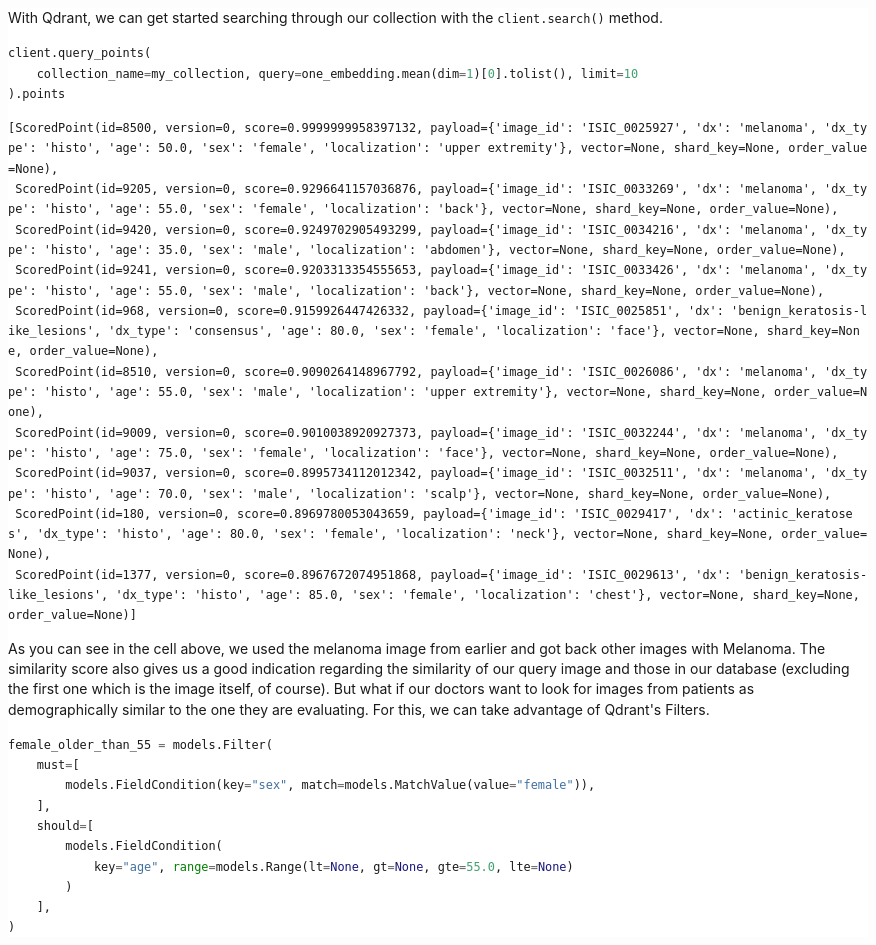 With Qdrant, we can get started searching through our collection with the `client.search()` method.

```python
client.query_points(
    collection_name=my_collection, query=one_embedding.mean(dim=1)[0].tolist(), limit=10
).points
```

```
[ScoredPoint(id=8500, version=0, score=0.9999999958397132, payload={'image_id': 'ISIC_0025927', 'dx': 'melanoma', 'dx_type': 'histo', 'age': 50.0, 'sex': 'female', 'localization': 'upper extremity'}, vector=None, shard_key=None, order_value=None),
 ScoredPoint(id=9205, version=0, score=0.9296641157036876, payload={'image_id': 'ISIC_0033269', 'dx': 'melanoma', 'dx_type': 'histo', 'age': 55.0, 'sex': 'female', 'localization': 'back'}, vector=None, shard_key=None, order_value=None),
 ScoredPoint(id=9420, version=0, score=0.9249702905493299, payload={'image_id': 'ISIC_0034216', 'dx': 'melanoma', 'dx_type': 'histo', 'age': 35.0, 'sex': 'male', 'localization': 'abdomen'}, vector=None, shard_key=None, order_value=None),
 ScoredPoint(id=9241, version=0, score=0.9203313354555653, payload={'image_id': 'ISIC_0033426', 'dx': 'melanoma', 'dx_type': 'histo', 'age': 55.0, 'sex': 'male', 'localization': 'back'}, vector=None, shard_key=None, order_value=None),
 ScoredPoint(id=968, version=0, score=0.9159926447426332, payload={'image_id': 'ISIC_0025851', 'dx': 'benign_keratosis-like_lesions', 'dx_type': 'consensus', 'age': 80.0, 'sex': 'female', 'localization': 'face'}, vector=None, shard_key=None, order_value=None),
 ScoredPoint(id=8510, version=0, score=0.9090264148967792, payload={'image_id': 'ISIC_0026086', 'dx': 'melanoma', 'dx_type': 'histo', 'age': 55.0, 'sex': 'male', 'localization': 'upper extremity'}, vector=None, shard_key=None, order_value=None),
 ScoredPoint(id=9009, version=0, score=0.9010038920927373, payload={'image_id': 'ISIC_0032244', 'dx': 'melanoma', 'dx_type': 'histo', 'age': 75.0, 'sex': 'female', 'localization': 'face'}, vector=None, shard_key=None, order_value=None),
 ScoredPoint(id=9037, version=0, score=0.8995734112012342, payload={'image_id': 'ISIC_0032511', 'dx': 'melanoma', 'dx_type': 'histo', 'age': 70.0, 'sex': 'male', 'localization': 'scalp'}, vector=None, shard_key=None, order_value=None),
 ScoredPoint(id=180, version=0, score=0.8969780053043659, payload={'image_id': 'ISIC_0029417', 'dx': 'actinic_keratoses', 'dx_type': 'histo', 'age': 80.0, 'sex': 'female', 'localization': 'neck'}, vector=None, shard_key=None, order_value=None),
 ScoredPoint(id=1377, version=0, score=0.8967672074951868, payload={'image_id': 'ISIC_0029613', 'dx': 'benign_keratosis-like_lesions', 'dx_type': 'histo', 'age': 85.0, 'sex': 'female', 'localization': 'chest'}, vector=None, shard_key=None, order_value=None)]
```

As you can see in the cell above, we used the melanoma image from earlier and got back other images with Melanoma. The similarity
score also gives us a good indication regarding the similarity of our query image and those in our database (excluding the first one
which is the image itself, of course). But what if our doctors want to look for images from patients as demographically similar
to the one they are evaluating. For this, we can take advantage of Qdrant's Filters.

```python
female_older_than_55 = models.Filter(
    must=[
        models.FieldCondition(key="sex", match=models.MatchValue(value="female")),
    ],
    should=[
        models.FieldCondition(
            key="age", range=models.Range(lt=None, gt=None, gte=55.0, lte=None)
        )
    ],
)
```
=-=-=
DIRECTIONS
Everything in the records except the pictures is to be repeated exactly.

EXERCISE RESPONSE
 With Qdrant, we can get started searching through our collection with the `client.search()` method.

```python
client.query_points(
    collection_name=my_collection, query=one_embedding.mean(dim=1)[0].tolist(), limit=10
).points
```

```
[ScoredPoint(id=8500, version=0, score=0.9999999958397132, payload={'image_id': 'ISIC_0025927', 'dx': 'melanoma', 'dx_type': 'histo', 'age': 50.0, 'sex': 'female', 'localization': 'upper extremity'}, vector=None, shard_key=None, order_value=None),
 ScoredPoint(id=9205, version=0, score=0.9296641157036876, payload={'image_id': 'ISIC_0033269', 'dx': 'melanoma', 'dx_type': 'histo', 'age': 55.0, 'sex': 'female', 'localization': 'back'}, vector=None, shard_key=None, order_value=None),
 ScoredPoint(id=9420, version=0, score=0.9249702905493299, payload={'image_id': 'ISIC_0034216', 'dx': 'melanoma', 'dx_type': 'histo', 'age': 35.0, 'sex': 'male', 'localization': 'abdomen'}, vector=None, shard_key=None, order_value=None),
 ScoredPoint(id=9241, version=0, score=0.9203313354555653, payload={'image_id': 'ISIC_0033426', 'dx': 'melanoma', 'dx_type': 'histo', 'age': 55.0, 'sex': 'male', 'localization': 'back'}, vector=None, shard_key=None, order_value=None),
 ScoredPoint(id=968, version=0, score=0.9159926447426332, payload={'image_id': 'ISIC_0025851', 'dx': 'benign_keratosis-like_lesions', 'dx_type': 'consensus', 'age': 80.0, 'sex': 'female', 'localization': 'face'}, vector=None, shard_key=None, order_value=None),
 ScoredPoint(id=8510, version=0, score=0.9090264148967792, payload={'image_id': 'ISIC_0026086', 'dx': 'melanoma', 'dx_type': 'histo', 'age': 55.0, 'sex': 'male', 'localization': 'upper extremity'}, vector=None, shard_key=None, order_value=None),
 ScoredPoint(id=9009, version=0, score=0.9010038920927373, payload={'image_id': 'ISIC_0032244', 'dx': 'melanoma', 'dx_type': 'histo', 'age': 75.0, 'sex': 'female', 'localization': 'face'}, vector=None, shard_key=None, order_value=None),
 ScoredPoint(id=9037, version=0, score=0.8995734112012342, payload={'image_id': 'ISIC_0032511', 'dx': 'melanoma', 'dx_type': 'histo', 'age': 70.0, 'sex': 'male', 'localization': 'scalp'}, vector=None, shard_key=None, order_value=None),
 ScoredPoint(id=180, version=0, score=0.8969780053043659, payload={'image_id': 'ISIC_0029417', 'dx': 'actinic_keratoses', 'dx_type': 'histo', 'age': 80.0, 'sex': 'female', 'localization': 'neck'}, vector=None, shard_key=None, order_value=None),
 ScoredPoint(id=1377, version=0, score=0.8967672074951868, payload={'image_id': 'ISIC_0029613', 'dx': 'benign_keratosis-like_lesions', 'dx_type': 'histo', 'age': 85.0, 'sex': 'female', 'localization': 'chest'}, vector=None, shard_key=None, order_value=None)]
```

As you can see in the cell above, we used the melanoma image from earlier and got back other images with Melanoma. The similarity
score also gives us a good indication regarding the similarity of our query image and those in our database (excluding the first one
which is the image itself, of course). But what if our doctors want to look for images from patients as demographically similar
to the one they are evaluating. For this, we can take advantage of Qdrant's Filters.

```python
female_older_than_55 = models.Filter(
    must=[
        models.FieldCondition(key="sex", match=models.MatchValue(value="female")),
    ],
    should=[
        models.FieldCondition(
            key="age", range=models.Range(lt=None, gt=None, gte=55.0, lte=None)
        )
    ],
)
```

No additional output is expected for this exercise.